1. Point-of-Operation: The area on a machine or item of equipment, where work is being done and material is positioned for processing by the machine.
  2. Power Transmission: Any mechanical parts which transmit energy and motion from a power source to the point-of-operation. Example: Gear and chain drives, cams, shafts, belt and pulley drives and rods. NOTE: Components which are (7) feet or less from the floor or working platform shall be guarded.
  3. Nip Points: In-Running Machine or equipment parts, which rotate towards each other, or where one part rotates toward stationery object.
  4. Shear points: The reciprocal (back and forth) movement of a mechanical part past a fixed point on a machine.
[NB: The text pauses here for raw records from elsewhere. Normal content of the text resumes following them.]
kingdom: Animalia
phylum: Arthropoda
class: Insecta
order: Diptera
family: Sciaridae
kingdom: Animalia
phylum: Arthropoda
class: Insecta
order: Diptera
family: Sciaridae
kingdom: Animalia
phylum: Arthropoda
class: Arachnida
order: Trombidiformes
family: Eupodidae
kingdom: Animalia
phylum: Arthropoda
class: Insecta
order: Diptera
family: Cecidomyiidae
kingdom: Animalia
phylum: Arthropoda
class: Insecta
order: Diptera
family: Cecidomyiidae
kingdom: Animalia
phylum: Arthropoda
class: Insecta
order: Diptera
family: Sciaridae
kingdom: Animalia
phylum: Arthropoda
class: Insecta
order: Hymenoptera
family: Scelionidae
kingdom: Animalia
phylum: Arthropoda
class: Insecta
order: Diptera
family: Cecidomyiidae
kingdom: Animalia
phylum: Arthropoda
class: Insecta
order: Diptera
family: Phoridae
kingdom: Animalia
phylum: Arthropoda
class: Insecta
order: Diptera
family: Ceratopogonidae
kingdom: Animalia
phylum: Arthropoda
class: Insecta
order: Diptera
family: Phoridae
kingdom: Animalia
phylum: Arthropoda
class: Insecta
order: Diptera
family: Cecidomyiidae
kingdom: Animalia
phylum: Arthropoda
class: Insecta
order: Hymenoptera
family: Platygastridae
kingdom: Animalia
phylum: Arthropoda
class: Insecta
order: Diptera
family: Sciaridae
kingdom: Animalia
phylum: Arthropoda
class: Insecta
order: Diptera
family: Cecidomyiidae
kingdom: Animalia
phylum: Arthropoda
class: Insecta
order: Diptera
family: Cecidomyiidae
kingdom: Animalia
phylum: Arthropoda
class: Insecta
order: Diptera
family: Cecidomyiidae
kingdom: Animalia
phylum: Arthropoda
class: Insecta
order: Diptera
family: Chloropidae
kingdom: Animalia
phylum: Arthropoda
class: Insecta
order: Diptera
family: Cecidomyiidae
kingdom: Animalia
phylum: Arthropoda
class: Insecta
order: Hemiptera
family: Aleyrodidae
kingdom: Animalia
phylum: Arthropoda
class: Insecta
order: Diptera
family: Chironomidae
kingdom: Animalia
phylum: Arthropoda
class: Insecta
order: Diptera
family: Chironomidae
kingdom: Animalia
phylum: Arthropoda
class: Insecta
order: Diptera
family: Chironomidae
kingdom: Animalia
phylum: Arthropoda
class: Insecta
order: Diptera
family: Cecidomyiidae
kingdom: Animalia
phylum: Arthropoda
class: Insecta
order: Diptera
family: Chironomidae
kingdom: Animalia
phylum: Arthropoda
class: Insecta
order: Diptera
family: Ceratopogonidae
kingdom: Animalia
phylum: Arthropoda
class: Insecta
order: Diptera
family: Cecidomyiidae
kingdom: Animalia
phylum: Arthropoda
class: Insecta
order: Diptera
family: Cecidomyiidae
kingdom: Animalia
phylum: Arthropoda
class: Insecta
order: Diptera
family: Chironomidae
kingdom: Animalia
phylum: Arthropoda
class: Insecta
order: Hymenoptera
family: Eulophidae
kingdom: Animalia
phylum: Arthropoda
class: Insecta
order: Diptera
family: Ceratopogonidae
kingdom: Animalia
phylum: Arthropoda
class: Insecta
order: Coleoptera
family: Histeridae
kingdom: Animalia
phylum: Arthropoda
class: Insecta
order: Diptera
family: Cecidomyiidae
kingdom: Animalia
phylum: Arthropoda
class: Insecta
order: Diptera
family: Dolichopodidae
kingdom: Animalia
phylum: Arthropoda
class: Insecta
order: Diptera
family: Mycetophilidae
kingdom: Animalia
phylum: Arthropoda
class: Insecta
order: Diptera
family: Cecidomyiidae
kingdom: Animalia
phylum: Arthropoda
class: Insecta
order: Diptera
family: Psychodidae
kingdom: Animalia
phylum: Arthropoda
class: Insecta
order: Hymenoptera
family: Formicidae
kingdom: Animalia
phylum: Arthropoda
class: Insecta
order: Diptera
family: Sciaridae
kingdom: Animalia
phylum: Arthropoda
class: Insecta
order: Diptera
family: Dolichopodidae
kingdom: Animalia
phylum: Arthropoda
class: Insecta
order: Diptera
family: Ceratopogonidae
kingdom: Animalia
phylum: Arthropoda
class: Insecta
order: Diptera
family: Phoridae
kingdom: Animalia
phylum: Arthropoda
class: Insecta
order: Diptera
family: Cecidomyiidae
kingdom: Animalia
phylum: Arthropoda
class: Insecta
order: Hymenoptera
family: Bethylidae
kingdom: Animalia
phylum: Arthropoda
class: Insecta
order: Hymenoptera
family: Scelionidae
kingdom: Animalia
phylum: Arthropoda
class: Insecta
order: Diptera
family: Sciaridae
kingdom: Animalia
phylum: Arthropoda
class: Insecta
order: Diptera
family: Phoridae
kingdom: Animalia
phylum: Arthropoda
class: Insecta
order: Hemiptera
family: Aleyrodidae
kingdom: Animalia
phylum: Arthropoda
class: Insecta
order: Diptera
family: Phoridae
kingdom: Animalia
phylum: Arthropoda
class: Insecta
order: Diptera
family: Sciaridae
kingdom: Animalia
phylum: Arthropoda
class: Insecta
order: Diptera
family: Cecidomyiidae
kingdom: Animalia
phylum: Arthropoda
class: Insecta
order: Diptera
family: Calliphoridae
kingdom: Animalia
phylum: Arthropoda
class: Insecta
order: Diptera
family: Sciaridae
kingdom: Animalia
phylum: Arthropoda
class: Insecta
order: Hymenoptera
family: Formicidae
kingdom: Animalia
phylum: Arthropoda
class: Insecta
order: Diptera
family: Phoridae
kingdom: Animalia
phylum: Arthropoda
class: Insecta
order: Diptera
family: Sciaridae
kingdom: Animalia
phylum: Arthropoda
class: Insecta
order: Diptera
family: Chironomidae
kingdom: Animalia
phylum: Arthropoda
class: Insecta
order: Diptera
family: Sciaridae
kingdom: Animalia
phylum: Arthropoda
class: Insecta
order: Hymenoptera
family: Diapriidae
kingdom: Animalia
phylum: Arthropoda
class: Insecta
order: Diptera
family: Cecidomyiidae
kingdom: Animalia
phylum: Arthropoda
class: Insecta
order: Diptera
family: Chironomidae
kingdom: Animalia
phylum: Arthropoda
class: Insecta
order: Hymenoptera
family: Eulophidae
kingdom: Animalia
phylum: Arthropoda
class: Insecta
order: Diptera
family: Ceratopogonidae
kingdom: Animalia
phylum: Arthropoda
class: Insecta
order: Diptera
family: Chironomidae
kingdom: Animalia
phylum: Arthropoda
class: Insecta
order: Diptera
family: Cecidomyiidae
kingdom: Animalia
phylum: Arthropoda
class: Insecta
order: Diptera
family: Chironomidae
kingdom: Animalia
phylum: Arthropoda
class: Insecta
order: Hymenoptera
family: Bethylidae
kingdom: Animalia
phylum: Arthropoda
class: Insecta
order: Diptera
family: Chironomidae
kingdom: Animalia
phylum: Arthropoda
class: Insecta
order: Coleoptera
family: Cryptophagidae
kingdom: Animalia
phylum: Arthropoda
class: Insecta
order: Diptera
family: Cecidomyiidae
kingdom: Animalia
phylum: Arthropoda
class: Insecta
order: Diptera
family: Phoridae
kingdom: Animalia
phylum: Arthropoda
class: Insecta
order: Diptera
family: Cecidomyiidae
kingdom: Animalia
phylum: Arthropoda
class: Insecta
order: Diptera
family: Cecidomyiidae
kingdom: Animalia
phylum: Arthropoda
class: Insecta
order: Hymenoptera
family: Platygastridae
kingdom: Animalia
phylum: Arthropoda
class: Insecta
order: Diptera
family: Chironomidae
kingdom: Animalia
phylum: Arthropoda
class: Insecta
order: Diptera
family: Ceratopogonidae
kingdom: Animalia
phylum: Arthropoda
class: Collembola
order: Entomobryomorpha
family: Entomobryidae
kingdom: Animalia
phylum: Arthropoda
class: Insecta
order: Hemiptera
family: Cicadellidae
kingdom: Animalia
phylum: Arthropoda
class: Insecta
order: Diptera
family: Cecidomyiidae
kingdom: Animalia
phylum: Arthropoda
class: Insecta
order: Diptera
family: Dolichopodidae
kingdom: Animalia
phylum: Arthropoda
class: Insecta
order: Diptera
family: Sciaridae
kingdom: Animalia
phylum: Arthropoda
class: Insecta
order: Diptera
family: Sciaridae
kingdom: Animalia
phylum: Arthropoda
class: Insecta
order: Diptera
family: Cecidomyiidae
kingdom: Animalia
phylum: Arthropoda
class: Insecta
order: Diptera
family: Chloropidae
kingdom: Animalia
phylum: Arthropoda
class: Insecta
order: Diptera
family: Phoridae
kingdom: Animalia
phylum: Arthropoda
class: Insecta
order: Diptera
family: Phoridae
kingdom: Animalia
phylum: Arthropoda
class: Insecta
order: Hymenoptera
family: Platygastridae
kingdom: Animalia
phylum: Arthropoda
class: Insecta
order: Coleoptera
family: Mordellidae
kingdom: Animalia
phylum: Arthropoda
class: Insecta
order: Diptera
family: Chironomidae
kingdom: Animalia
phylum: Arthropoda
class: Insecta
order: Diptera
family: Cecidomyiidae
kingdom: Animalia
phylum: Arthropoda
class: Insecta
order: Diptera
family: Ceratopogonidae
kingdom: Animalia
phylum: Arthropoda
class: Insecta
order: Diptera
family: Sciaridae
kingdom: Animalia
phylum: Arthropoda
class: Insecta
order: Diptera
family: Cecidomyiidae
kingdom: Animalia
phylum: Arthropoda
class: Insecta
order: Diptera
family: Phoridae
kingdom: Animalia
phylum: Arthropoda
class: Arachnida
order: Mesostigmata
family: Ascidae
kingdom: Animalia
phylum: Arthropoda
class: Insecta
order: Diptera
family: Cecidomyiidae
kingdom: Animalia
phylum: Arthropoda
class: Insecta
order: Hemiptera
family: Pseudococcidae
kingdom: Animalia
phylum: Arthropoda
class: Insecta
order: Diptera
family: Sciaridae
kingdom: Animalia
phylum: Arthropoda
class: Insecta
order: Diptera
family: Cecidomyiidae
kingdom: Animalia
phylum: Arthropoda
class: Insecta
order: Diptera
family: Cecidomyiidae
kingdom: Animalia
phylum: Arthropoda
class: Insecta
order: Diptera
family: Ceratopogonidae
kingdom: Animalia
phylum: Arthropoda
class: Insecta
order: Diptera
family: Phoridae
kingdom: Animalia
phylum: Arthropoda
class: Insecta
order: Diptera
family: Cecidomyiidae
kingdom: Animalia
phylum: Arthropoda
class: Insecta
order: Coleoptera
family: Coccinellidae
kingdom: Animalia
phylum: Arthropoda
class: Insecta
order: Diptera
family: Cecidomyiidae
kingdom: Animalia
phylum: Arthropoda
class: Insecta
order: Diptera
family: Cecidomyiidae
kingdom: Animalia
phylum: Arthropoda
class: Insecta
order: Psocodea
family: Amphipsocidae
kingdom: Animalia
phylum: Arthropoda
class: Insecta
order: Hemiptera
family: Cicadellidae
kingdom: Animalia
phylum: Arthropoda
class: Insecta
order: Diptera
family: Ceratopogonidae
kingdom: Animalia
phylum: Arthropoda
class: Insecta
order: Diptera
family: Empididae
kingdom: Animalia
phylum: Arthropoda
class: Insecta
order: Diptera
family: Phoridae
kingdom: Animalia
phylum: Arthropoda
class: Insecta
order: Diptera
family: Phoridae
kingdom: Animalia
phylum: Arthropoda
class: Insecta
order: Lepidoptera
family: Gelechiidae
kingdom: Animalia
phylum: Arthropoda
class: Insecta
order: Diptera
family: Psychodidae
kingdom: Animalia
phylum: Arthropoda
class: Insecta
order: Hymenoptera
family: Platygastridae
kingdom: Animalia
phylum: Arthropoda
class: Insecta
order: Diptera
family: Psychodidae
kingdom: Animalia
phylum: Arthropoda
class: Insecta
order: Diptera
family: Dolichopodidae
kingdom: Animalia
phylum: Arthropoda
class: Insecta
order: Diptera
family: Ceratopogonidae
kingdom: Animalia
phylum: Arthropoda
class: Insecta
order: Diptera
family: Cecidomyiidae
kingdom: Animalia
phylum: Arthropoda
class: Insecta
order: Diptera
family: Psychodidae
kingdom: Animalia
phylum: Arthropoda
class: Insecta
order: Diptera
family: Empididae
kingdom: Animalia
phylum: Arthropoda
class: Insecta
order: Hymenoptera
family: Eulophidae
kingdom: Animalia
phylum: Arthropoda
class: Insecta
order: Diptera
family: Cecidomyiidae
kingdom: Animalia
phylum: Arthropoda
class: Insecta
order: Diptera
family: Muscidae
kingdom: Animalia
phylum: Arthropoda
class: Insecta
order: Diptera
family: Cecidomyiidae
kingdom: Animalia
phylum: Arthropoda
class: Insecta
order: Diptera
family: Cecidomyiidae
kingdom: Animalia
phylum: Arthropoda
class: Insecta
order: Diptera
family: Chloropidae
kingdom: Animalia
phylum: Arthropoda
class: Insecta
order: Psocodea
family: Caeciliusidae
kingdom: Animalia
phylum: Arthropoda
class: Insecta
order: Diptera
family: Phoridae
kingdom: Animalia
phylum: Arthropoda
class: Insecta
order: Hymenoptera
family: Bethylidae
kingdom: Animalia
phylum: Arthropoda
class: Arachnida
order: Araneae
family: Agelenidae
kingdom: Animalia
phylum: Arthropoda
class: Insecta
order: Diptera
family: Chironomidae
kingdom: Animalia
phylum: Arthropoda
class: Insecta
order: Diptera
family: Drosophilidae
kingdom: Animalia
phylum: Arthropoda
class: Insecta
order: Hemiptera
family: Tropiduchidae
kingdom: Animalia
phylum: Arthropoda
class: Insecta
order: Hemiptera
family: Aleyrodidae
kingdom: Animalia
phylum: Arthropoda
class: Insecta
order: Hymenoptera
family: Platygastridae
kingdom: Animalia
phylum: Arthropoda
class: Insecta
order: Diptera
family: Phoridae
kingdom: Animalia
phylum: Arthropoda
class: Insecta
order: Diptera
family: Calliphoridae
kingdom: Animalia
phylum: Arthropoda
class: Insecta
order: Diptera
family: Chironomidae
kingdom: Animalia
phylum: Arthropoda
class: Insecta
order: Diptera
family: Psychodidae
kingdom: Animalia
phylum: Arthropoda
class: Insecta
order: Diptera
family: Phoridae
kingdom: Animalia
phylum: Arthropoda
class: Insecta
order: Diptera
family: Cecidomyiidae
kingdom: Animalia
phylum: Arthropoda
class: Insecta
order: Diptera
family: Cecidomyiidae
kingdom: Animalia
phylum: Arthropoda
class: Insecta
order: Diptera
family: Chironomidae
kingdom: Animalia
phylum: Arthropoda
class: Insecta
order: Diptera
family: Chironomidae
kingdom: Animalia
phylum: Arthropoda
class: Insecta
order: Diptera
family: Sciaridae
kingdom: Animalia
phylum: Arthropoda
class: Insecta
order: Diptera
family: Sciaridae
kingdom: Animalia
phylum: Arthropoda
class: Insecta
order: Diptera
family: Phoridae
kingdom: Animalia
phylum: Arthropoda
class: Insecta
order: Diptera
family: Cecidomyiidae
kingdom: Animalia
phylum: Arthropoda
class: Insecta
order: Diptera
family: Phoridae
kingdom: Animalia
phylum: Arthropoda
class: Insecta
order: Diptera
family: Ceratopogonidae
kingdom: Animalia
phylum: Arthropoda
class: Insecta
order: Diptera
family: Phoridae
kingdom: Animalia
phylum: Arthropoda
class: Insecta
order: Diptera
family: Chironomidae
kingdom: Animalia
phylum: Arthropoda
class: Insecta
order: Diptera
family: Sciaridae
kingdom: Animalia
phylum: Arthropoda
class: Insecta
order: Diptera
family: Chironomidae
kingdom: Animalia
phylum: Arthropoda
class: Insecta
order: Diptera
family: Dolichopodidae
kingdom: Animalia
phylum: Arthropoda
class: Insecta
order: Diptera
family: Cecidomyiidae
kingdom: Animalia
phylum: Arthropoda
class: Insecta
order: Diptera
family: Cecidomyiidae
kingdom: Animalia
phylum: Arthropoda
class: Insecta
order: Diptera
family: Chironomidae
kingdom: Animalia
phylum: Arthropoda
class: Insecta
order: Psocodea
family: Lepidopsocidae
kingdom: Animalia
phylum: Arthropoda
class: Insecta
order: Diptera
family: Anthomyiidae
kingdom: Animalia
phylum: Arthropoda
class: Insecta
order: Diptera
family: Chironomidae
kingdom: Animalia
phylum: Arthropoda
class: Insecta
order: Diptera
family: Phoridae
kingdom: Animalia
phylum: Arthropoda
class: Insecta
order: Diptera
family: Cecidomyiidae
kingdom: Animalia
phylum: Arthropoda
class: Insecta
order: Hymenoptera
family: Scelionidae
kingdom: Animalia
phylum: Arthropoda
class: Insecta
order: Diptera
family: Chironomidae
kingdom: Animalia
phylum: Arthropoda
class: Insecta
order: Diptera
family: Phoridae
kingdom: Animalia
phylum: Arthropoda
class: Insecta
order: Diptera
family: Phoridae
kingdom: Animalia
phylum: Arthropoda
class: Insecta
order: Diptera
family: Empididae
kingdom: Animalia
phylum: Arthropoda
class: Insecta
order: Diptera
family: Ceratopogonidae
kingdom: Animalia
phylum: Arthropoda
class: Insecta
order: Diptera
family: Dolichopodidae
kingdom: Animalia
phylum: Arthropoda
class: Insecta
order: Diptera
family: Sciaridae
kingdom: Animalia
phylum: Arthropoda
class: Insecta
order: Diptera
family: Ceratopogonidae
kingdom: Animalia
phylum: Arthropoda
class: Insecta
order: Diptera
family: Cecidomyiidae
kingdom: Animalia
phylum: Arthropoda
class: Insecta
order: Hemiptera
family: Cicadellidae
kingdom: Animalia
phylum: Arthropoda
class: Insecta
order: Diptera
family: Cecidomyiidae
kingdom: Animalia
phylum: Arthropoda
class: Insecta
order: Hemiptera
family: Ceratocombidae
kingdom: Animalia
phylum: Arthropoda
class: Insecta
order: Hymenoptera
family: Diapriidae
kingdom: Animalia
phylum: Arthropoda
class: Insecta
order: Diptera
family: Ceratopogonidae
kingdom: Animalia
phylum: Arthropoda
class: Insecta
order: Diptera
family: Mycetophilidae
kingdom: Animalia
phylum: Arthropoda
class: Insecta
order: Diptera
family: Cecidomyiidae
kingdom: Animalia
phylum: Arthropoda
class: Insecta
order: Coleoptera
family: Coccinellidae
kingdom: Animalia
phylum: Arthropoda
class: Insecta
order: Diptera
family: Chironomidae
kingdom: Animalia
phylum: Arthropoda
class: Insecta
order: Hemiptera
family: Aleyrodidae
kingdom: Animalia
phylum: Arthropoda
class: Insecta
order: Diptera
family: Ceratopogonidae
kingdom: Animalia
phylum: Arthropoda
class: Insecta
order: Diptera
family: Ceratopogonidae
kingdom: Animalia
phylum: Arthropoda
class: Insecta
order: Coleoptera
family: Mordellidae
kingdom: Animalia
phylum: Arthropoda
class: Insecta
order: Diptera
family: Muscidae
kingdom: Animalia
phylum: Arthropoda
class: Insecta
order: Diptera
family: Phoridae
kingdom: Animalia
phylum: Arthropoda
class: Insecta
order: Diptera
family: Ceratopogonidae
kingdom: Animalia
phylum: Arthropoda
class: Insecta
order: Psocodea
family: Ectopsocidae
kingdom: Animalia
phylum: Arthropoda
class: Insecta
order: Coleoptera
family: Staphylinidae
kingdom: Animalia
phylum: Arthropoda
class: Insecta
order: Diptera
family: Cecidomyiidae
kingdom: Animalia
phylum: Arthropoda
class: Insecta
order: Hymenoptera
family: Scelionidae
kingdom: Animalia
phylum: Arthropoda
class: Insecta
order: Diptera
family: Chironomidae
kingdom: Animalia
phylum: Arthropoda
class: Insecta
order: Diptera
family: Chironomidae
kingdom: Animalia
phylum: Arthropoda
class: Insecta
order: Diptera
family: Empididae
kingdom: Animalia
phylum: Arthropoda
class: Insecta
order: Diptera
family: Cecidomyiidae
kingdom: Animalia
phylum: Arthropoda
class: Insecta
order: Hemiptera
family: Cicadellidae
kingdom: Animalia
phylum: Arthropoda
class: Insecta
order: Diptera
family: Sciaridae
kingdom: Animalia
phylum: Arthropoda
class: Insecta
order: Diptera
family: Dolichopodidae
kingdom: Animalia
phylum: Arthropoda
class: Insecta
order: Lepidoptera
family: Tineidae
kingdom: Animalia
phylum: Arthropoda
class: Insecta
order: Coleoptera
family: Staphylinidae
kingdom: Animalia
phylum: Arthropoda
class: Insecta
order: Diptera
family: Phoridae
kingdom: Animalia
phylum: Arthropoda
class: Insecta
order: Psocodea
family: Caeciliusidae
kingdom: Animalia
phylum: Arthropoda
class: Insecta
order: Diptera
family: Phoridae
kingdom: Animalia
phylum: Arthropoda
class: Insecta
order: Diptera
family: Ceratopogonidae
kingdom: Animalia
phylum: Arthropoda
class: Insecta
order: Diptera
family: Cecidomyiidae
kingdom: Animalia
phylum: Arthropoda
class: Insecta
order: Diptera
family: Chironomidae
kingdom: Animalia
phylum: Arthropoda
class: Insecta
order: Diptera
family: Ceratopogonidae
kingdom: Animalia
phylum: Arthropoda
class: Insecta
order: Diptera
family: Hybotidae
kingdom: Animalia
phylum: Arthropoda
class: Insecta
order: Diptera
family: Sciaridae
  5. Rotating Motions an exposed mechanism are dangerous unless guarded. Even a smooth, slowly rotating shaft or coupling can grasp clothing or hair upon contact with the skin and force an arm or hand into a dangerous position. Affixed or hinged guard enclosure protects against this exposure.
  6. Reciprocating: Reciprocating motions are produced by the back and fourth movements of certain machine or equipment parts. This motion is hazardous, when exposed, offering pinch or shear points to an Employee. A fixed enclosure such as a barrier guard is an effective method against this exposure.
  7. Transverse Motions: Transverse motions are hazardous due to straight line action and in-running nip points. Pinch and shear points also are created with exposed machinery and equipment parts operating between a fixed or other moving object. A fixed or hinged guard enclosure provides protection against this exposure.
  8. Cutting Actions: Cutting action results when rotating, reciprocating, or transverse motion is imparted to a tool so that material being removed is in the form of chips. Exposed points of operation must be guarded to protect the operator from contact with cutting hazards, being caught between the operating parts and from flying particles and sparks.
  9. Shearing Action: The danger of this type of action lies at the point of operation where materials are actually inserted, maintained and withdrawn. Guarding is accomplished through fixed barriers, interlocks, remote control placement (2 hand controls), feeding or ejection.

Machine Guarding Requirements:

  1. Guards shall be affixed to the machine where possible and secured.
  2. A guard shall not offer an accident hazard in itself.